Deshalb stelle ich Adam nicht in Frage, wenn er eine nach Erdbeeren duftende Creme bekommt und sie mir für ein paar Minuten ins Gesicht massiert.

Ich streite mich nicht mit ihm, wenn er meinen Kopf in eine Schüssel drückt und mich mit Wasser übergießt, wobei er mich umgreift und mir Wasser in die Augen spritzt.

Ich streite mich nicht einmal, wenn er wieder Wasser im Kessel kocht, einen Lappen hineintaucht und dann mein Gesicht damit bedeckt. Die plötzliche Hitze ist ein Schock, und ich habe zunächst Angst, dass ich nicht mehr atmen kann, bis ich merke, dass er unter meinen Nasenlöchern Platz gelassen hat.
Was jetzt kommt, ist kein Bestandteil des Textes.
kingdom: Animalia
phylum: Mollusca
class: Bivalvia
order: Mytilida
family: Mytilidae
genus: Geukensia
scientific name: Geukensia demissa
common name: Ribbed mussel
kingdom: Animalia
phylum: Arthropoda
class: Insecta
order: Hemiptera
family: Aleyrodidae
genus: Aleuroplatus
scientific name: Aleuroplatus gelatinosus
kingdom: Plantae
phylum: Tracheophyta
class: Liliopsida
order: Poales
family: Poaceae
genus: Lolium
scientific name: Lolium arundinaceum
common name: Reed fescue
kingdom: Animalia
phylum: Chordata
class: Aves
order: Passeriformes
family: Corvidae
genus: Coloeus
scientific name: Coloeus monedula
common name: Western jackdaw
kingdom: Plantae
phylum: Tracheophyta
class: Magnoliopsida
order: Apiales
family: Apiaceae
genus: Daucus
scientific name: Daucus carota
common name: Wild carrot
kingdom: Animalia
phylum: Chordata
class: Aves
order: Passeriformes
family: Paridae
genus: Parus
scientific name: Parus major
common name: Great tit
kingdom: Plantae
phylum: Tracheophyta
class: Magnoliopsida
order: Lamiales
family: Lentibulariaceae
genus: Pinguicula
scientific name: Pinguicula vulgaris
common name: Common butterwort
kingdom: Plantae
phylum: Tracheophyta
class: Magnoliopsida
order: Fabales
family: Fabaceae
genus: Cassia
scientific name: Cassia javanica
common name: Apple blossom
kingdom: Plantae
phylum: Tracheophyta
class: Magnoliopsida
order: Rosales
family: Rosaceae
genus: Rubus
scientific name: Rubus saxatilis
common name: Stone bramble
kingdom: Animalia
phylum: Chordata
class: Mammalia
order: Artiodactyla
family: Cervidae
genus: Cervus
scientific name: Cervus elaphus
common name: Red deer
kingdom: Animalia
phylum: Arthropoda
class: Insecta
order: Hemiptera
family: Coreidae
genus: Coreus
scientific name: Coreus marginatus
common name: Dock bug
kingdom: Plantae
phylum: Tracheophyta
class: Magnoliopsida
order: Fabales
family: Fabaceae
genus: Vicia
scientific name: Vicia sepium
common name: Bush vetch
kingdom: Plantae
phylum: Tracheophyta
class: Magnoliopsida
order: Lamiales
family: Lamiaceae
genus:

Ich bin mir nicht sicher, ob er den Alarm in meinen Augen sieht, denn Adam lacht leise. Ich denke, vielleicht kann er es.

Die Tradition des Barbiers

Dies ist der zweite Haarschnitt und die zweite Rasur, die ich seit meiner Ankunft in der Türkei erhalten habe. Während des ersten – damals von einem Jungen, der nicht älter als 18 Jahre alt gewesen sein konnte – schnitt er mir die Augenbrauen, riss mir die Nasenhaare aus und brannte mir mit einem flammenden Stock die hellen Haare auf den Ohren weg.

Diesmal sind die Dinge nicht ganz so gefährlich (in dem Sinne, dass es keine offenen Flammen gibt), aber es gibt die gleiche Aufmerksamkeit für Details. Jede einzelne Stelle in meinem Gesicht wurde gepflegt, und es fühlt sich so glatt an, dass es fast klebrig ist.

Es gab einige Momente, die mich etwas nervös gemacht haben, und mein Hemd hat sicherlich etwas mehr Schweiß auf sich, als wenn ich hineingegangen bin. Für mich war das nicht entspannend und definitiv nicht die gewohnt Rasur mit meinem Braun Rasierer. Für die Türken ist das aber normal.

Als ich aufstehe und dabei bin den Laden zu verlassen, springt ein kleiner Junge auf meinen Stuhl, um an die Reihe zu kommen.

Ich hatte ihn vorher nicht bemerkt, aber er hatte mich offensichtlich beobachtet, weil er frech lächelt, als ob er wüsste, wie fremd mir die Tortur gewesen war.

Er ist freundlich, aber ich habe das Gefühl, dass er die ganze Zeit über mich gelacht hat.